Though efficient slotting practices have been shown to reduce labor hours and operating costs in the distribution center, a recent survey from Raleigh, NC-based Tompkins’ Associates’ Supply Chain Consortium reveals that less than a quarter of surveyed firms use slotting optimization software.
“Few operations can afford to ignore slotting,” says Tom Singer, Tompkins Associates Principal and author of the DC Slotting survey report. “Product location is the key to optimizing warehouse operations. Furthermore, participants who use slotting software packages report an average 16% reduction in labor hours by using an automated tool over a manual approach.”

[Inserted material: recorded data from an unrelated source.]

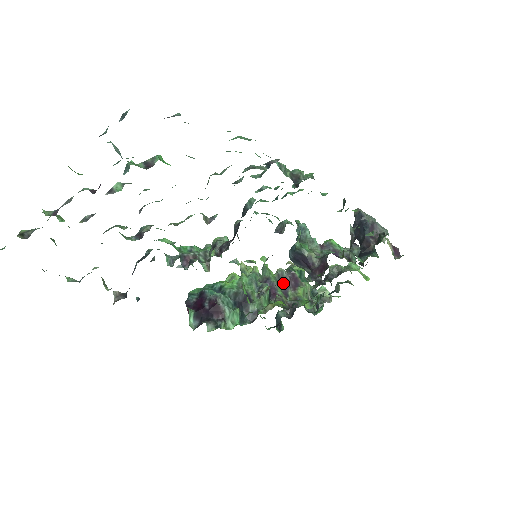
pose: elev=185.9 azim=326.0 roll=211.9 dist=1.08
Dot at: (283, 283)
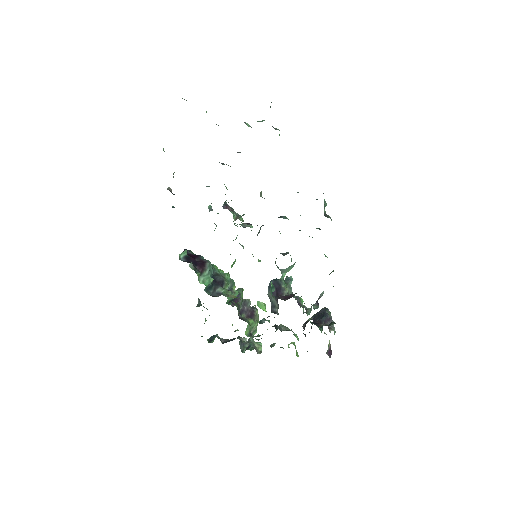
Dot at: (244, 307)
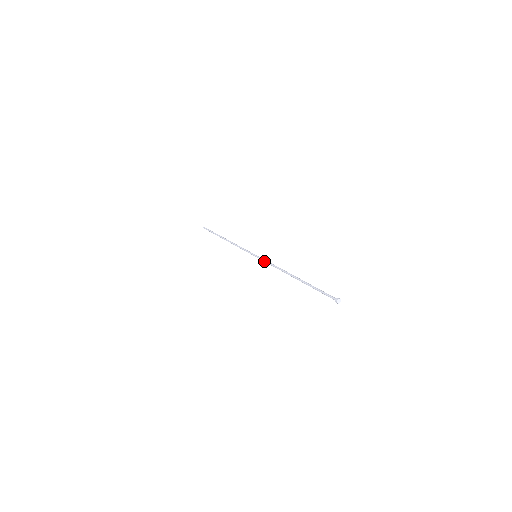
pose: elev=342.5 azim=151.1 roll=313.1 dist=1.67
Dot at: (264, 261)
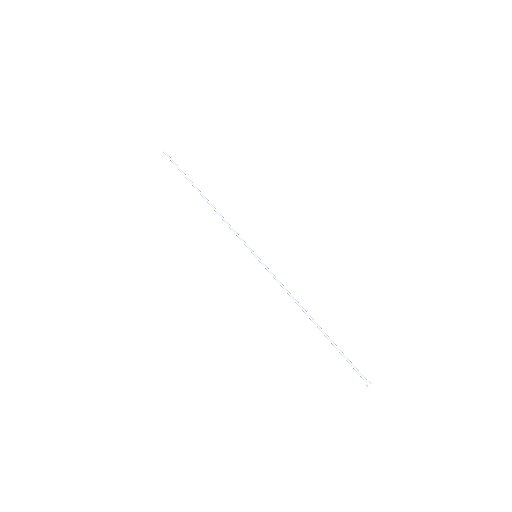
Dot at: occluded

Labor costs are a large factor in optimizing DC slotting. A typical warehouse spends around half of its operating expenditures on direct labor. Proper slotting will significantly reduce travel time, which accounts for up to 60% of these costs.

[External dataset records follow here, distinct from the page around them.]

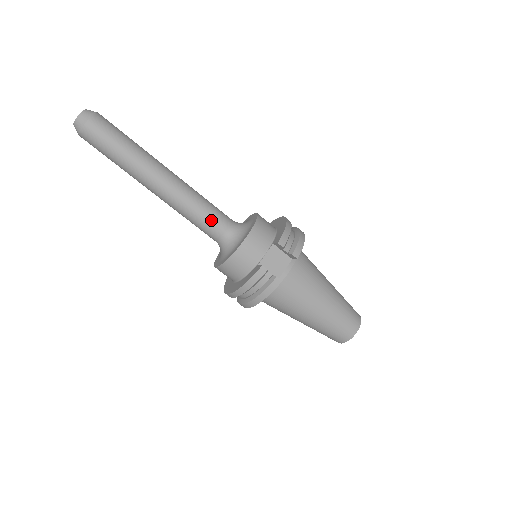
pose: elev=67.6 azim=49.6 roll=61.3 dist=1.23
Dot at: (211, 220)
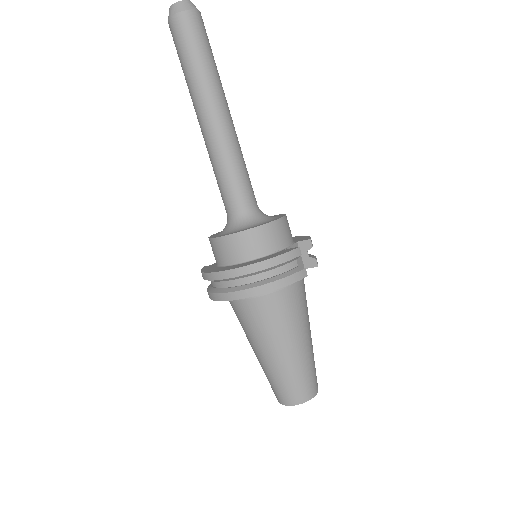
Dot at: (248, 184)
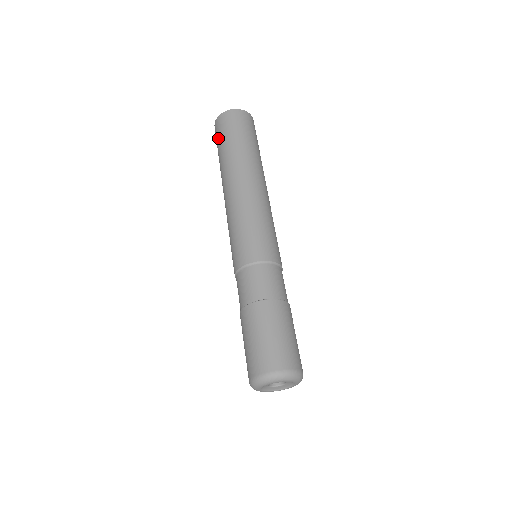
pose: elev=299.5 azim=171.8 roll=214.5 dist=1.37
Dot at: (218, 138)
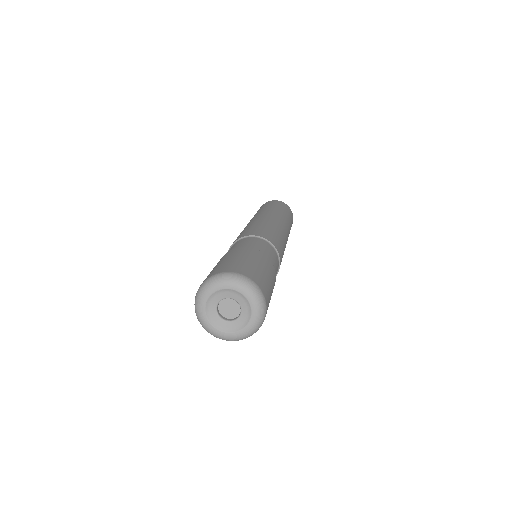
Dot at: occluded
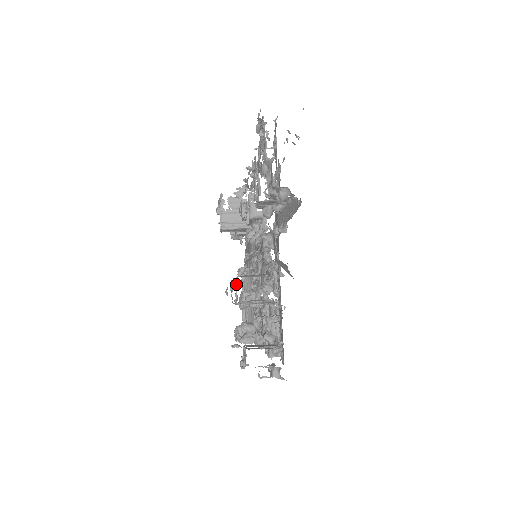
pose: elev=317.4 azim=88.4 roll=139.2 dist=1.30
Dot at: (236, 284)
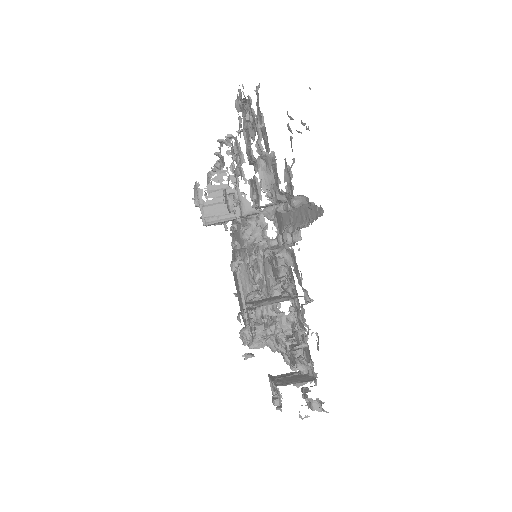
Dot at: occluded
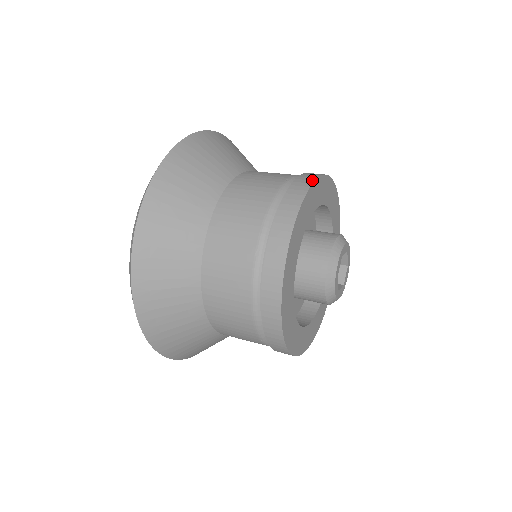
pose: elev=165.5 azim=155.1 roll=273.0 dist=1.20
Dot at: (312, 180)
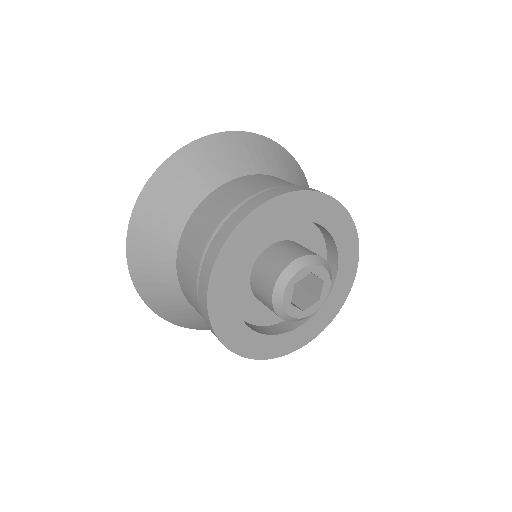
Dot at: (240, 219)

There are a wide variety of slotting approaches and methodologies, but they can be summarized according to four basic categories (Primary Slotting Methods Figure):
The fixed assignment method is the simplest slotting approach. Stock keeping units (SKUs) are assigned to locations based on physical characteristics and unit of measure without any attempt to minimize labor, improve flow, or meet other operational requirements.

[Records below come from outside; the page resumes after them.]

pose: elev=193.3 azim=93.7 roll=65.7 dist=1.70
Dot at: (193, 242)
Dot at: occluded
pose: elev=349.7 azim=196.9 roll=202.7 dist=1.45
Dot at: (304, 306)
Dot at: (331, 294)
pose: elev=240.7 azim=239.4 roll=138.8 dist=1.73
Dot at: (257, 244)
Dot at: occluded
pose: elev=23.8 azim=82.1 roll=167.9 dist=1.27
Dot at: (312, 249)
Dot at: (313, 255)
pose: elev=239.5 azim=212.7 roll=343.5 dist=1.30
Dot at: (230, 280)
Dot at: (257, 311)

The manual assignment approach designates SKUs based on physical characteristics, unit of measure, and inherent knowledge of the impact of slotting an individual SKU in a particular location.
The manual assignment approach, assisted by spreadsheet or other database tool, assigns SKUs in a similar manner as manual assignment, but with an internally developed spreadsheet or database tool to identify key characteristics that are used to make slotting decisions.
The slotting software approach assigns SKUs based on a software package that analyzes relevant data against user-defined objectives and produces a best fit or optimal slotting plan.
“Many operations do not need sophisticated tools or packaged software to slot product,” Singer notes. “A manual approach may provide similar results. Generally, the larger or more complex an organization is, the more sophisticated its slotting approach should be.”
Other key survey findings include:
Only 31% of survey participants said that their slotting plan was efficient or near optimal in terms of minimizing picking travel times.
51% of operations use an internally developed spreadsheet, database tool or slotting software package to develop slotting plans.
The majority of respondents do not use sales forecast data to support slotting plans.